Graduate student Joy Buolamwini joins Kara Swisher on The New York Times' “Sway” podcast to discuss her crusade against bias in facial recognition technologies. “If you have a face, you have a place in this conversation,” says Buolamwini.

USA Today

USA Today reporter Barbara VanDenburgh spotlights Media Lab research specialist Kate Darling’s new book, “The New Breed: What Our History with Animals Reveals about Our Future with Robots.” VanDenburgh writes that in the book, “An MIT Media Lab researcher and technology policy expert argues that treating robots more like we treat animals, with a bit of humanity, will serve mankind well.”

Wired

Writing for Wired, Media Lab research specialist Kate Darling makes the case that robots are more like animals than people. “Despite the AI pioneers’ original goal of recreating human intelligence, our current robots are fundamentally different,” writes Darling. “They’re not less-developed versions of us that will eventually catch up as we increase their computing power; like animals, they have a different type of intelligence entirely.” 

Gizmodo

Gizmodo reporter Andrew Liszewski spotlights MIT startup OPT Industries, which has created a new type of Covid-19 nasal swab “that’s faster at absorbing samples, and better at releasing it for analysis.”

TechCrunch

MIT researchers have developed a new robot, dubbed RF Grasp, that can sense hidden objects using radio waves, reports Brian Heater for TechCrunch. “The tech allows RF Grasp to pick up things that are covered up or otherwise out of its line of vision,” writes Heater.

Forbes

Forbes contributor Jack Kelly spotlights Ginger, an MIT startup that has created “a smartphone-based technology app helps identify patterns of anxiety, stress and depression.”

The Boston Globe

Through his art and information-based work, Prof.

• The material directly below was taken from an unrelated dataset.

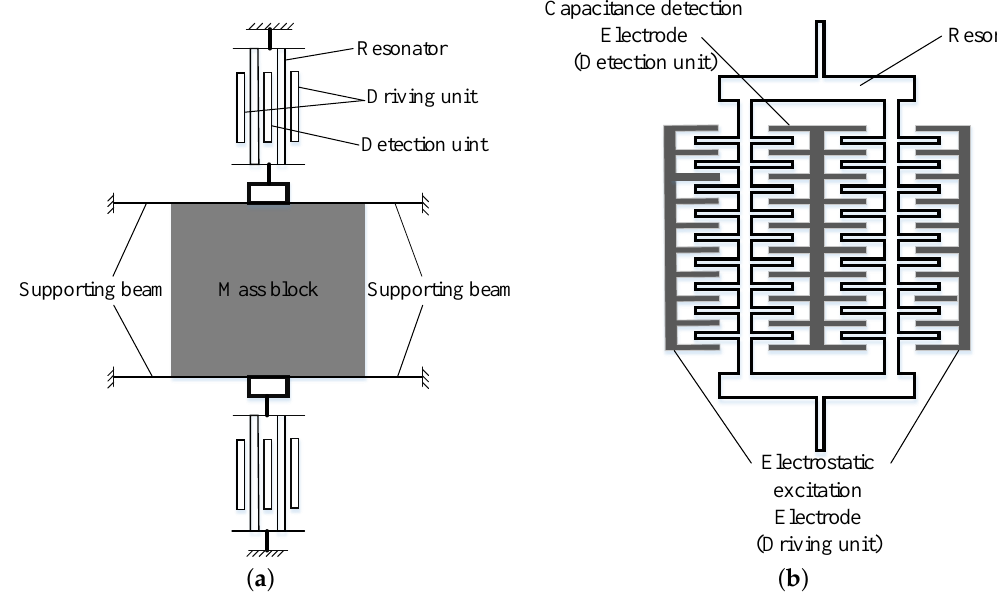
Figure 1. ( a ) structural schematic diagram and ( b ) schematic diagram of drive/detection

Ekene Ijeoma “finds the humanity in data points,” writes Cate McQuaid for The Boston Globe. Ijeoma hopes his work - including “A Counting,” a sonic poem featuring recordings of people from around the world counting to 100, and the virtual Black Mobility and Safety Seminar hosted by his research team - bridges “the gap between facts and feelings. It gets to ‘what are the things being felt when experiencing this?’”

New York Times

Prof. Ekene Ijeoma has been collecting video recordings of people counting to 100 in different languages and dialects for the past year as part of his project “A Counting,” and is now soliciting videos of people counting to 100 in sign language, writes Sophie Haigney for The New York Times. Ijeoma explains that he hopes the artwork will constantly evolve “into a more whole representation of society.”

Marketplace

Graduate student Joy Buolamwini speaks with Molly Wood of Marketplace about her work uncovering bias in AI systems and her calls for greater oversight of facial recognition systems. “We need the laws, we need the regulations, we need an external pressure, and that’s when companies respond,” says Buolamwini. “But the change will not come from within alone because the incentives are not aligned.”